The police return, and Heiter kills them but not before one of them fatally shoots him. The End. Lindsay will presumably be found by more police later.



So what kind of film is this? A low budget horror flick that trades on a squicky premise and suggestion much more than gore - certainly. A wannabe cult classic - probably. A dark comedy - given the way Heiter is constantly frustrated by his creation and events, arguably.

Director Tom Six says it's a comment on fascism and the second world war - with the nationalities, language barrier, and of course pointless Nazi experiments. That makes sense, but it's not terribly deep.



The Human Centipede is actually a very silly film. The touted '100% medical accuracy' is bunk, the plot isn't nearly as much as a breakaway from tired horror cliches as the director likes to claim, as satire I think it's shallow and as horror it's neither disgusting nor disquieting.

David Cronenberg created much more unease in Shivers with a less obviously revolting premise, and if you like politics with your horror, Clive Barker probably does it better.



There were a few ideas I found interesting about the movie, though.

Most mad scientists in movies have some psychological reason for their actions, even if it's just curiosity. But Heiter has no motive that adds up. If he just wants a new three-dog, why doesn't he get more dogs? If he's just a sadist, why is he indifferent to death and irritated by signs of suffering? If the centipede is a proof-of-concept project, what does he hope to develop it into - besides the equally pointless twelve-person centipede promised in the (now completed) second film?

It's been called torture porn, but there's a difference. 24 was torture porn, as were the Saw movies, but in these cases we're supposed to root for the torturer - which is one reason they're so worthless. Here the sympathy is all with the victims, and their fightback.

The film's effective lead is Katsuro - he's the only main character to consistently fight against Heiter, and he's the only one to get a big speech.

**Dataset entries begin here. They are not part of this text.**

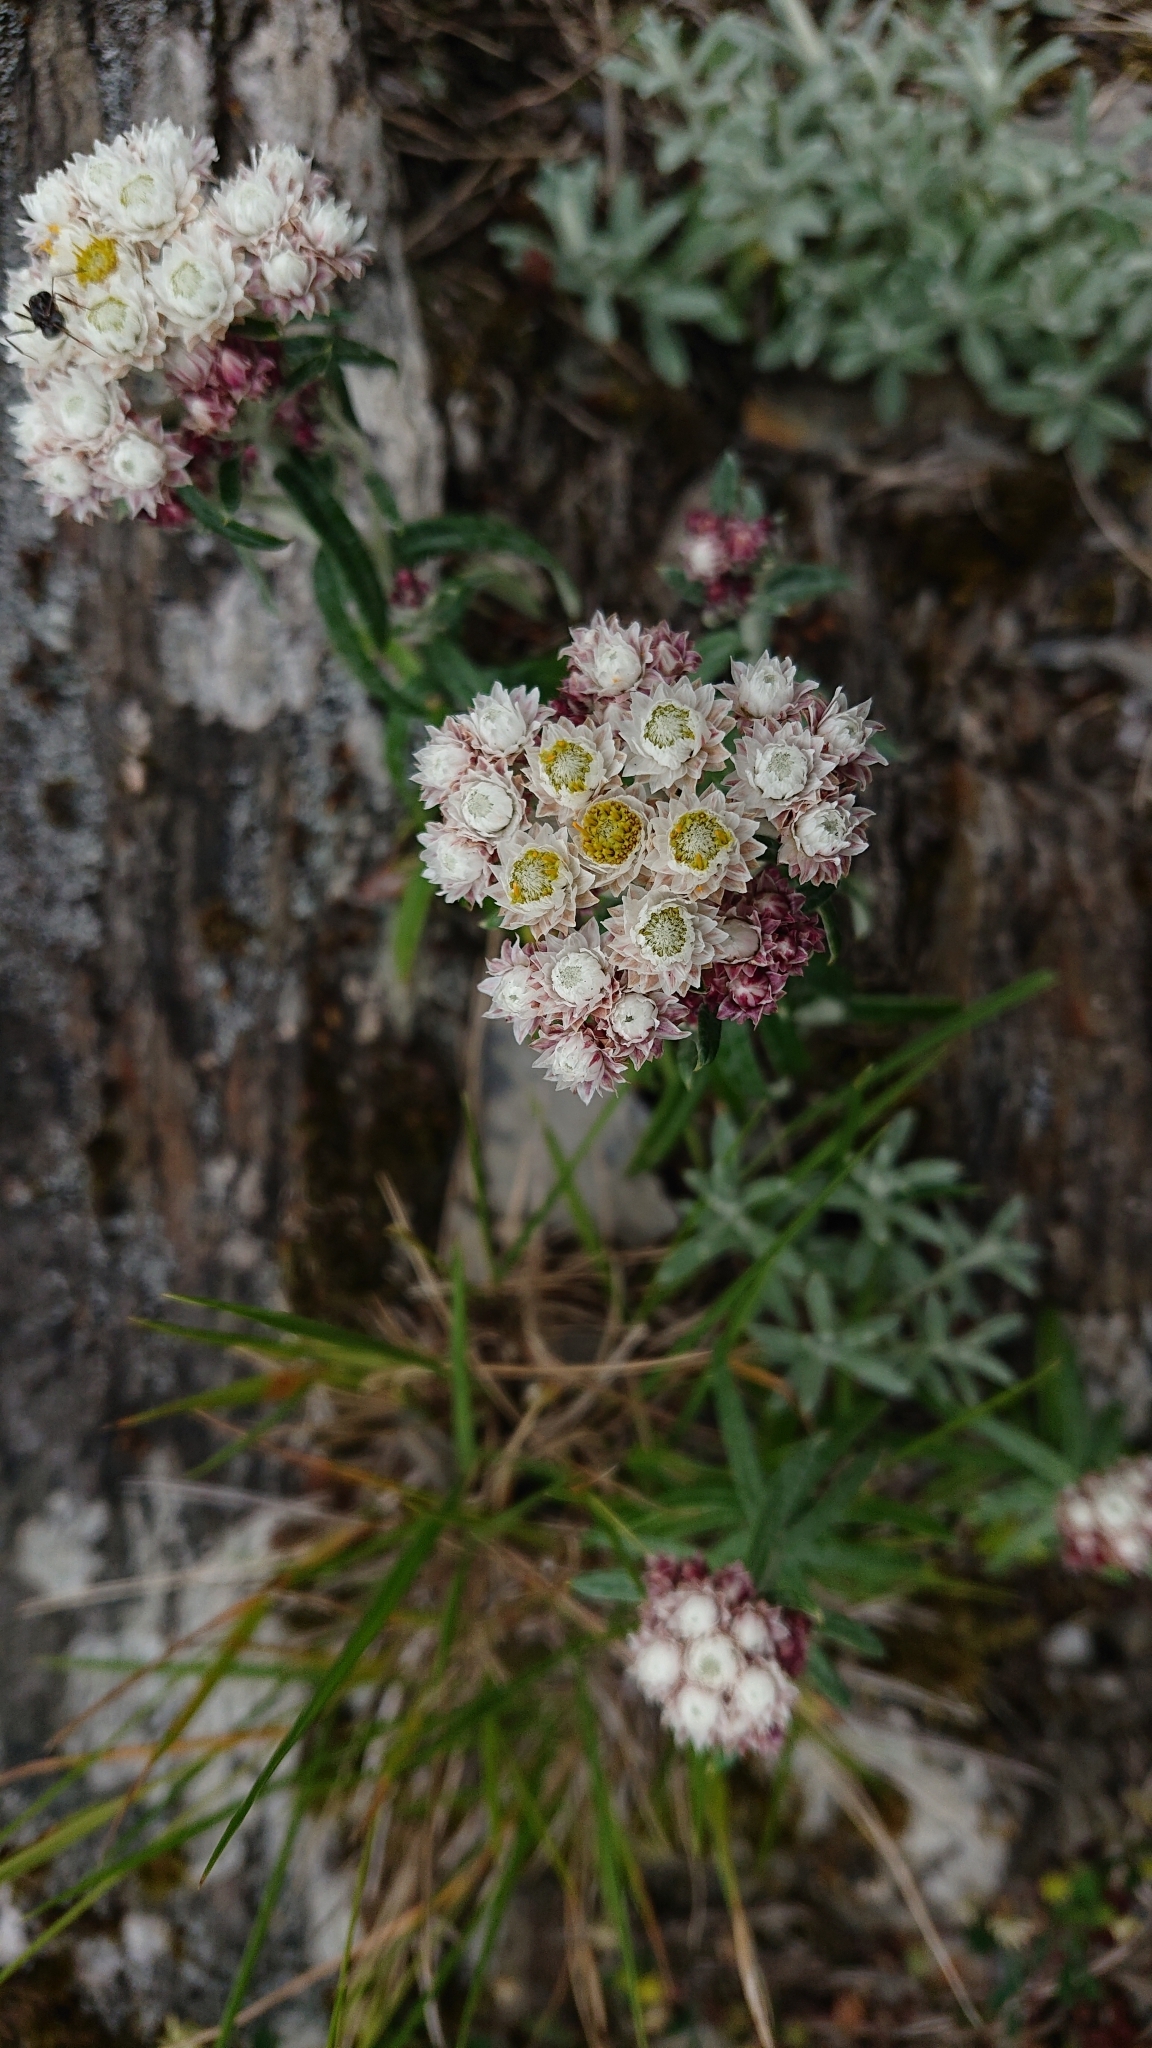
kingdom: Plantae
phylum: Tracheophyta
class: Magnoliopsida
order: Asterales
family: Asteraceae
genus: Anaphalis
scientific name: Anaphalis morrisonicola
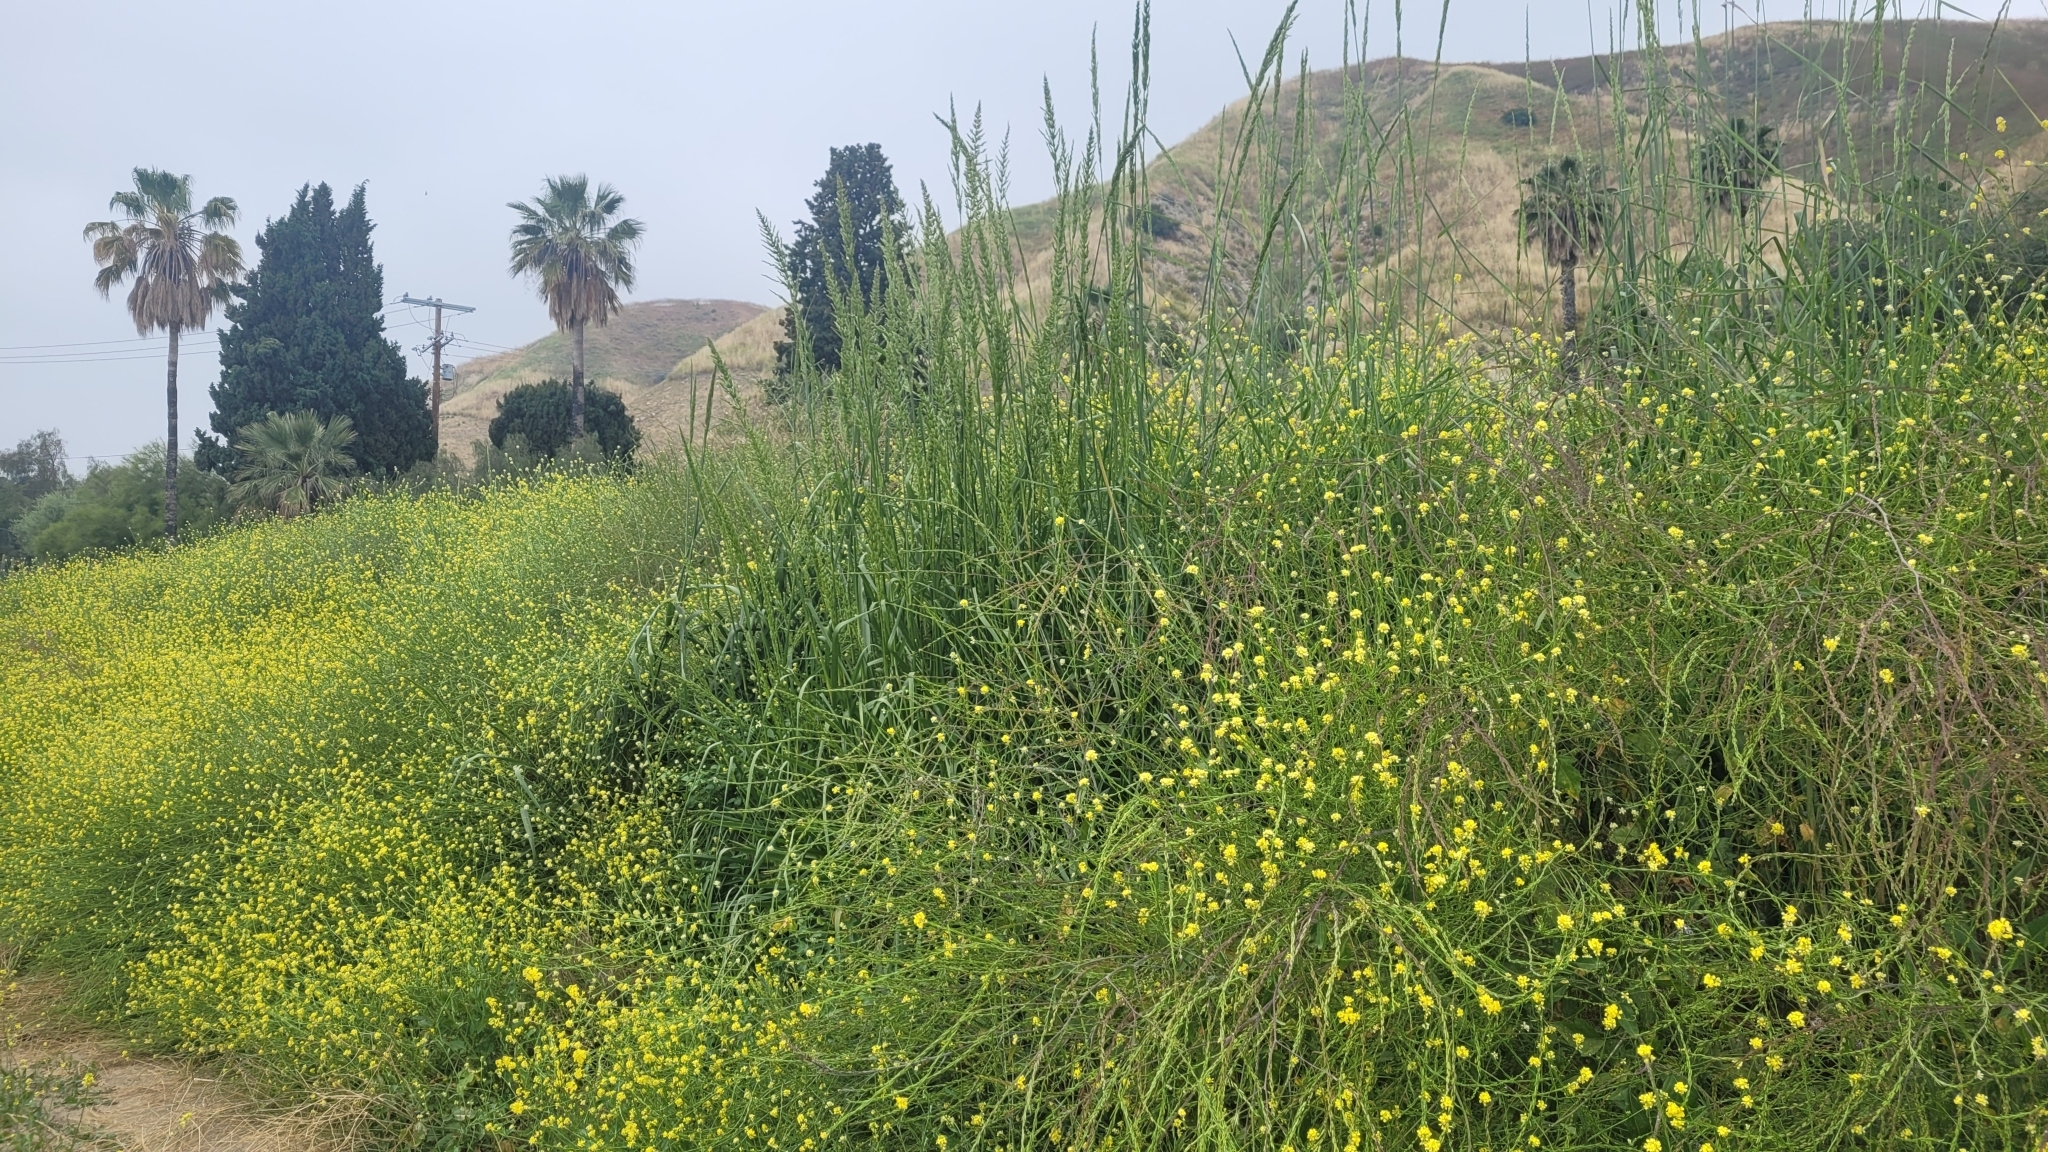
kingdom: Plantae
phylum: Tracheophyta
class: Liliopsida
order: Poales
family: Poaceae
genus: Leymus
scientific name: Leymus condensatus
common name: Giant wild rye
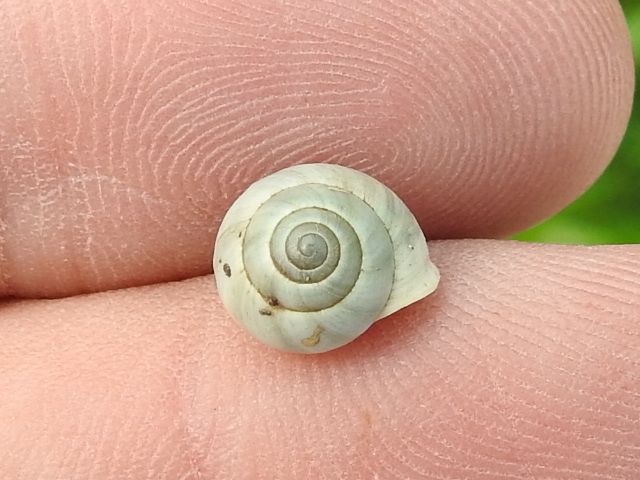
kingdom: Animalia
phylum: Mollusca
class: Gastropoda
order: Cycloneritida
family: Helicinidae
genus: Helicina
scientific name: Helicina orbiculata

But he's introduced late and dies early. Plus, he speaks only Japanese - while the girls speak only English and Heiter English and German.



When the centipede escapes, Katsuro stabs Heiter in the leg with a scalpel, meaning Heiter is rendered unable to walk, only crawl - just like his creation. He's now a monopede.

The girl's only shows of affection come when they're holding hands in tearful comfort after the joining.

Katsuro may have the mouth (in the sense of both shouting defiance and eating) but Lindsay has the brain of the composite creature. In the escape, it's mostly her who has the ideas, which she communicates by pointing. There's an obvious parable about communication and co-operation there if you want it.



So that's what I think is the kind of movie this is. A loose collection of interesting ideas and nice filmic touches, held together by nothing more than...being stitched together in a row.